In Birmingham, churches want to move beyond yesterday’s civil rights violations by forging an era of reconciliation

On the north side of Birmingham, Ala., a rap group recently performed at a local park, grabbing the attention of hundreds of people who watched from a flatbed trailer loaded with loud speakers. The music echoed through the area, stirring excitement and a

curiosity and interrupting the everyday routines of the neighborhood, one of the city’s poorest.


Later that day, the rappers were replaced by preachers–both of whom are part of Birmingham Harvest 2000, an evangelistic outreach that stems from several area churches–black and white–that have joined together to minister to Birmingham’s inner city.


Mark Correll, pastor of The Cathedral of the Cross–one of Birmingham’s largest churches–says his congregation has been a part of Harvest 2000 since it began. He calls it a “yearly quest to help those around Birmingham.”


“It inevitably helps all the churches involved as it deepens the commitments of regular churchgoers to the Lord’s work, right here where they live,” Correll said.


This partnership crosses both racial and denominational lines and is a sign that a much different Birmingham has emerged in recent years. Even as Harvest 2000 took place this year, former Ku Klux Klansmen Thomas Blanton Jr. and Bobby Frank Cherry sat in a Birmingham jail, both of them charged in connection with the 1963 bombing that killed four black girls in the city’s 16th Street Baptist Church.


Their arrests–which occurred only recently–have renewed memories of Civil Rights-era cross burnings and deep-seated prejudice that many here would like to forget. That notorious history will come to life again this month when Blanton Jr. and Cherry stand trial.


Blacks and whites coming together in a gathering like Harvest 2000 would not have happened in the 1960s, when prejudice and racism ran high in Birmingham. But today’s pastors are more hopeful and place a value on new relationships, saying the horrid past is being erased gradually with positive changes.

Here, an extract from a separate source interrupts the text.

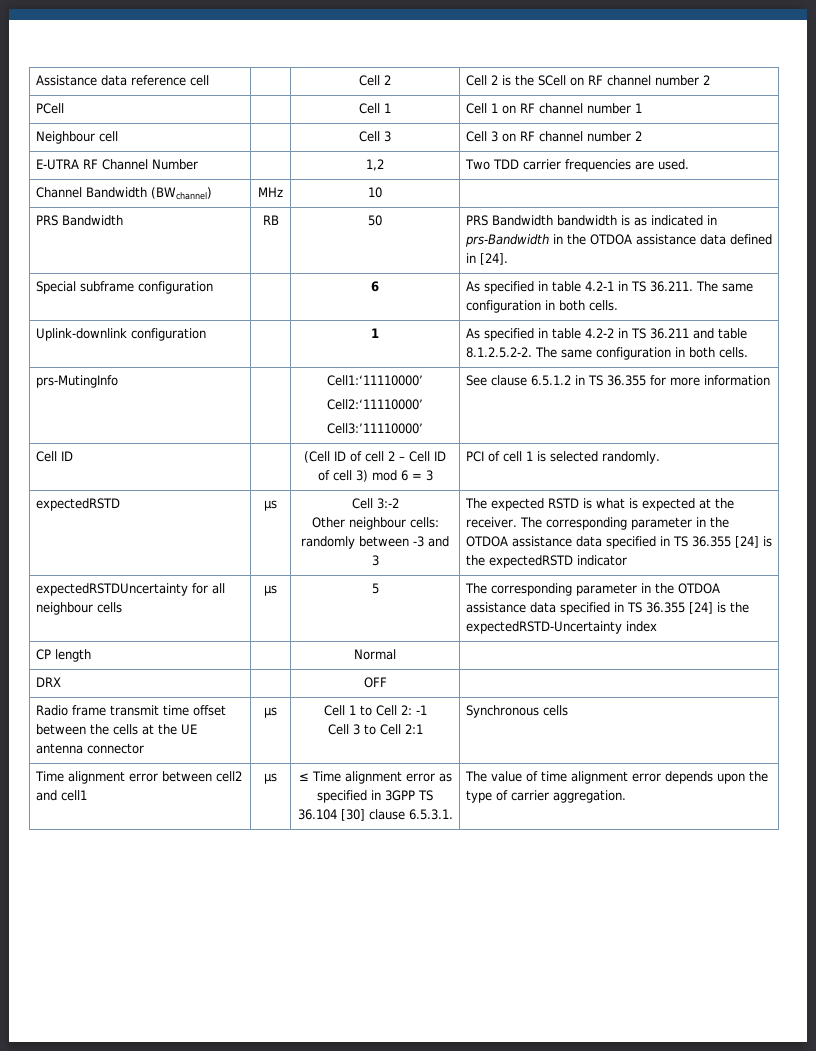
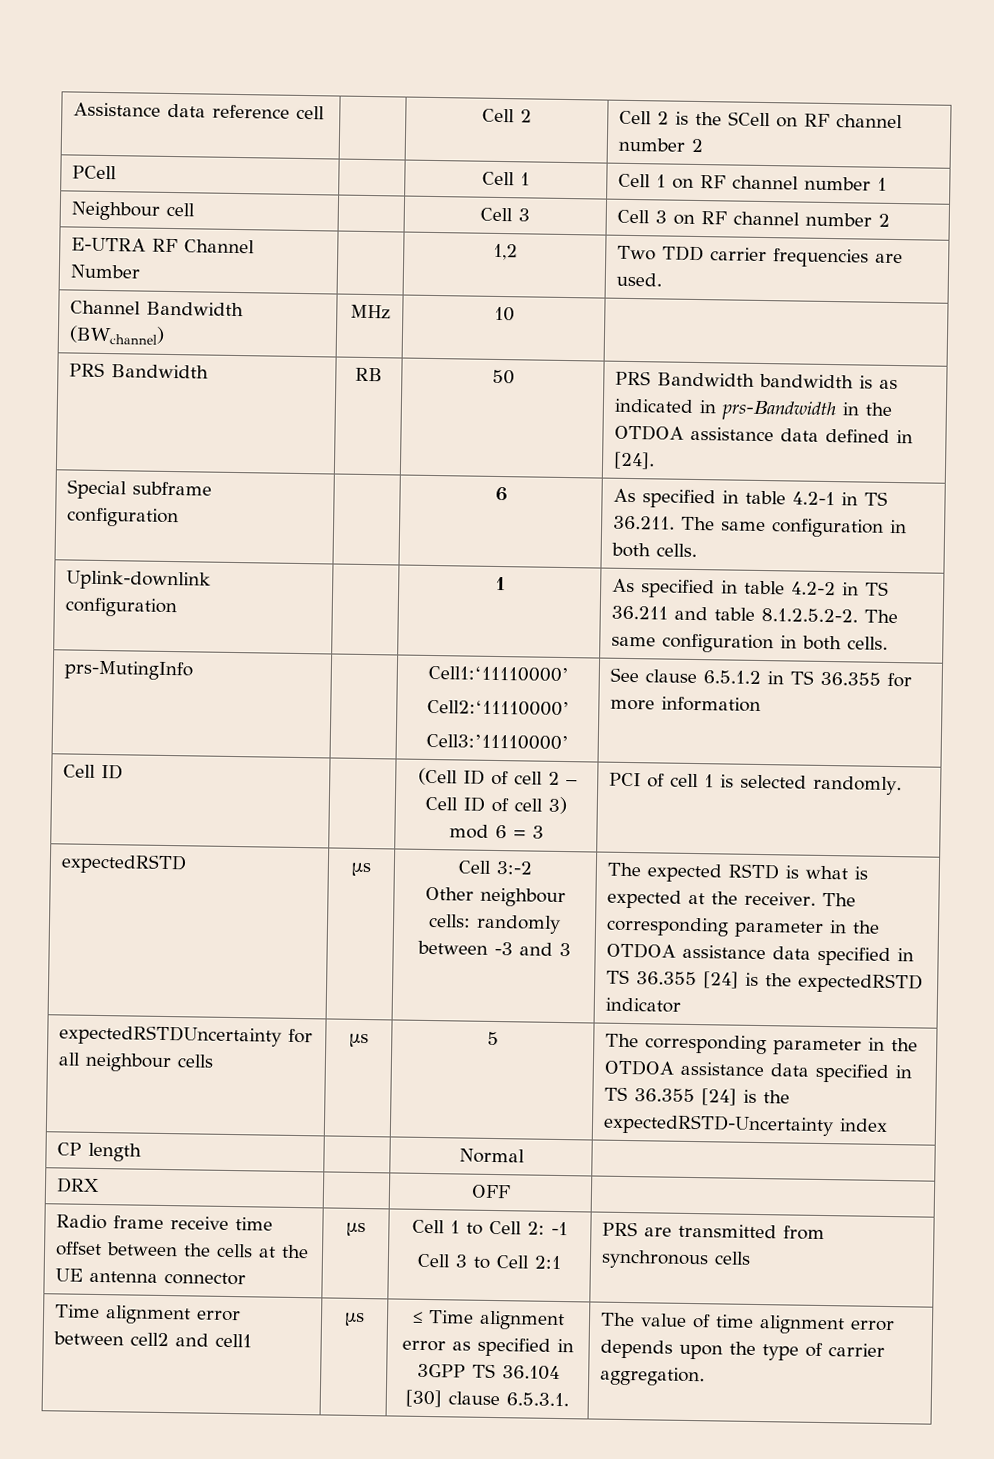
[109,705,159,716] transmit -> [170,1216,230,1230] receive
[465,705,539,718] Synchronous -> [602,1221,826,1241] [601,1249,710,1270] PRS are transmitted from synchronous

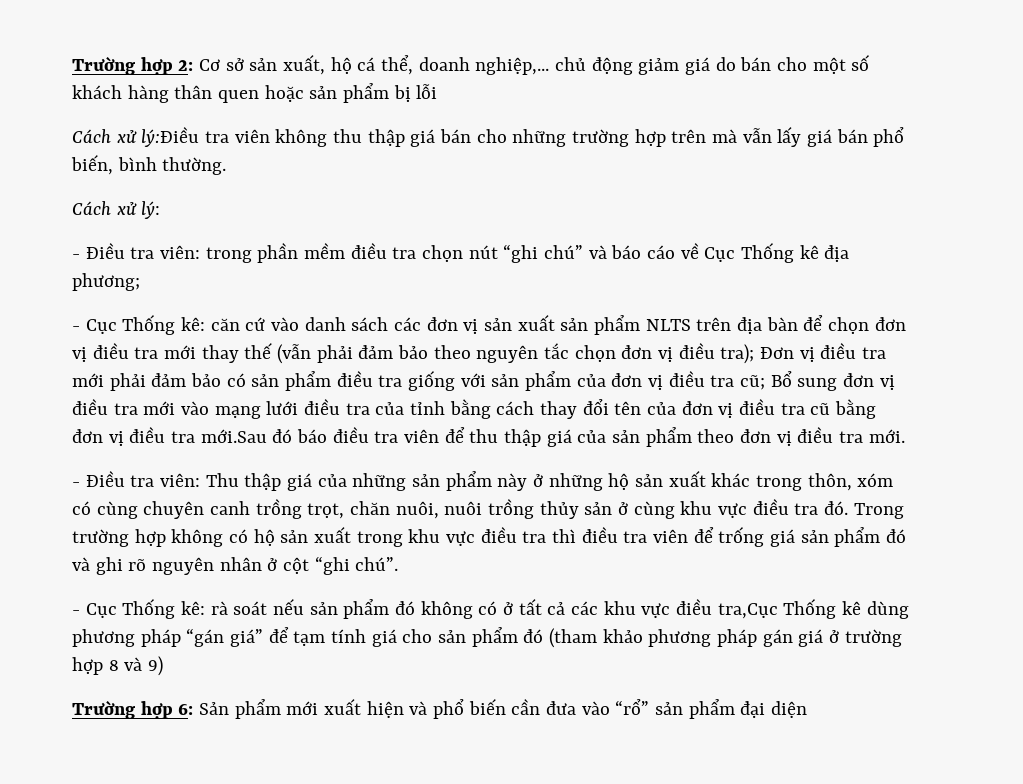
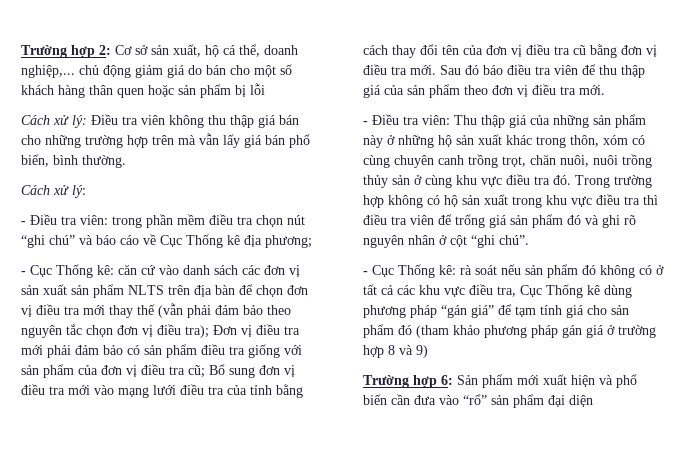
[141,127,200,147] lý:Điều -> [72,114,118,128] lý: Điều
[200,429,267,443] mới.Sau -> [410,65,461,75] mới. Sau
[717,603,778,619] tra,Cục -> [497,285,542,297] tra, Cục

“Prejudice and bigotry die slowly,” Correll said. “But the catalyst to its death are leaders in government, in pulpits, in local politics and churches who will take a stand and be willing to change history, not merely repeat it.”


David Wooten is pastor of New Life Assembly of God in Westover, Ala., a mostly white suburb of Birmingham, and Arthur Johnson is pastor of Doers of the Word Ministries in the mostly black area of Birmingham’s inner city called Avondale.


“Churches aren’t going to come together until leaders come together,” Wooten said.


Johnson agrees: “There is no superiority or inferiority at Calvary. There, we’re brothers.”